World Aquaculture Singapore 2022

November 29 - December 2, 2022

Singapore

PARENTAGE ASSIGNMENT OF STRIPED CATFISH Pangasianodon hypophthalmus WITH SHALLOW WHOLE GENOME SEQUENCING DATA

Dao Minh Hai *, Duong Thuy Yen, Nguyen Thanh Phuong, Pham Thanh Liem, Bui Minh Tam, Do Thi Thanh Huong, Bui Thi Bich Hang, Vo Nam Son, Dang Quang Hieu, Wouter Coppieters, Mutien-Marie Garigliany, Patrick Kestemont, Nicolas Antoine-Moussiaux, Frédéric Farnir.

* FARAH/Sustainable Animal Production, Faculty of Veterinary Medicine, University of Liege (B43), 4000-Liege, Belgium

* Colleges of Aquaculture and Fisheries, Can Tho University, Viet Nam

Email: dmhai@ctu.edu.vn

 



Pedigree information is important in estimating genetic parameters in selective programs and hatchery management of aquaculture. Several previous studies on parentage assignment have focused on using genetic data generated from micro-satellite markers and more recently from SNP arrays. In this study, we evaluate the performance of using shallow whole genome sequencing (SWGS) data to analyze parentage assignment of striped catfish (Pangasianodon hypophthalmus) in lieu of traditional array data.

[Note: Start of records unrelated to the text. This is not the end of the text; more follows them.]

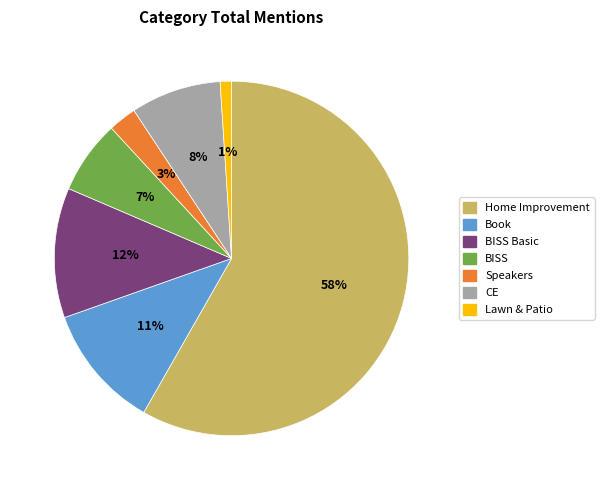

To the nearest percent, what is the difference between the largest and smallest slice percentages?

57%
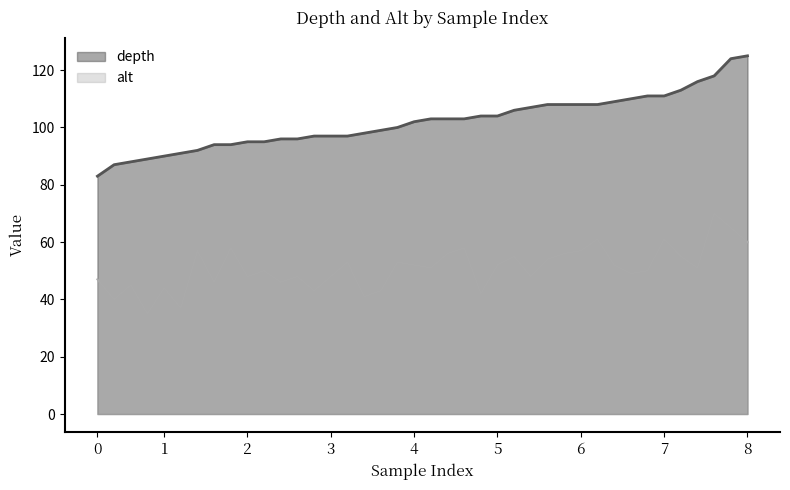

What is the difference between the highest and lowest values at 0?

36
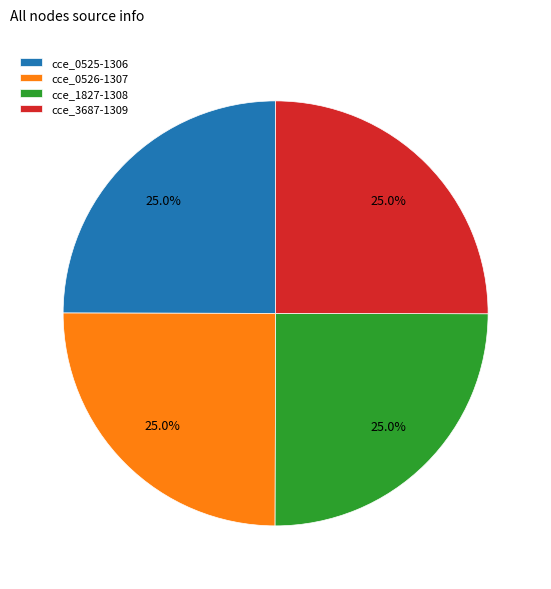

Is there a majority slice in this chart?

No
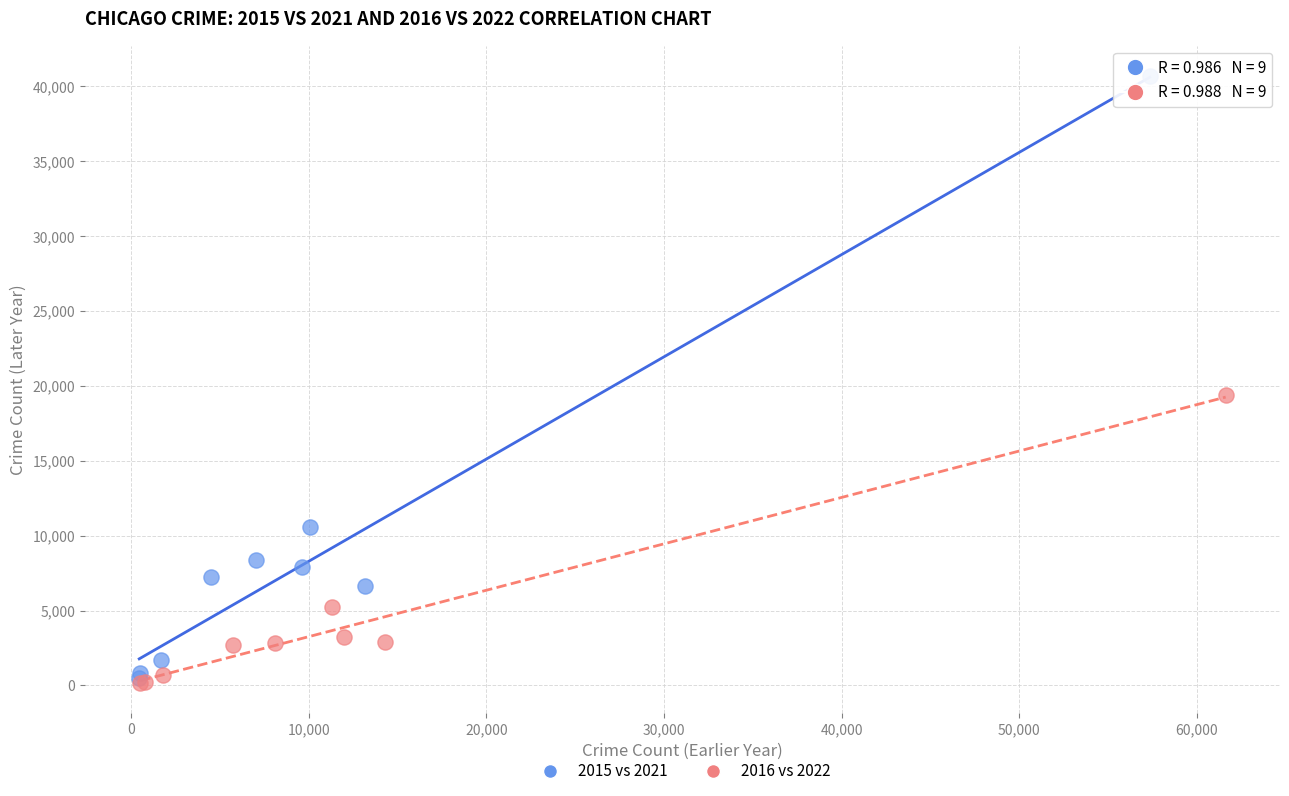

Which series reaches the minimum Y coordinate?

2016 vs 2022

To prepare genetic data, we performed whole genome deep sequencing of one catfish with high fold coverage (~ 144X), and used this information to establish a de novo draft reference genome. For 59 parents (30 males and 29 females, leading to 870 full-sib families) and 500 offspring, we used SWGS with fold coverage of ~ 1 to 2X (parents) and ~ 0.5 X (offspring) per individual. We mapped SWGS data on the draft reference genome to identify genomic variants, including SNPs, that we will use for parentage assignment. The use of SWGS data raises two challenges: First, for low-coverage (e.g., < 2X), confirmed genotypes for offspring and parents are in most case not available. Second, read errors are common in next generation sequencing. To address these issues, we have developed a new parentage assignment algorithm based on a likelihood approach to identify the most suitable (i.e likely) set of parents for each offspring. In order to test this likelihood approach, we have simulated data and used the likelihood approach to try to reconstruct the families. The results show that quasi-perfect assignment can be obtained (with accuracy: 0.993) in the conditions of our experiment if at least 5.000 SNPs are used (assuming an error rate of 0.01). For empirical data, we have extracted ~26.000 high quality SNPs from 5.900.000 genomic variants (obtained from mapping genomic data from the 59 parents on the draft reference genome) and used these SNPs to infer the parents of 500 offspring. Our results demonstrate that using SWGS data can enable to generate highly accurate pedigree information using an appropriate algorithm. We also make the algorithm used in this study available as a standalone program called Shallowped.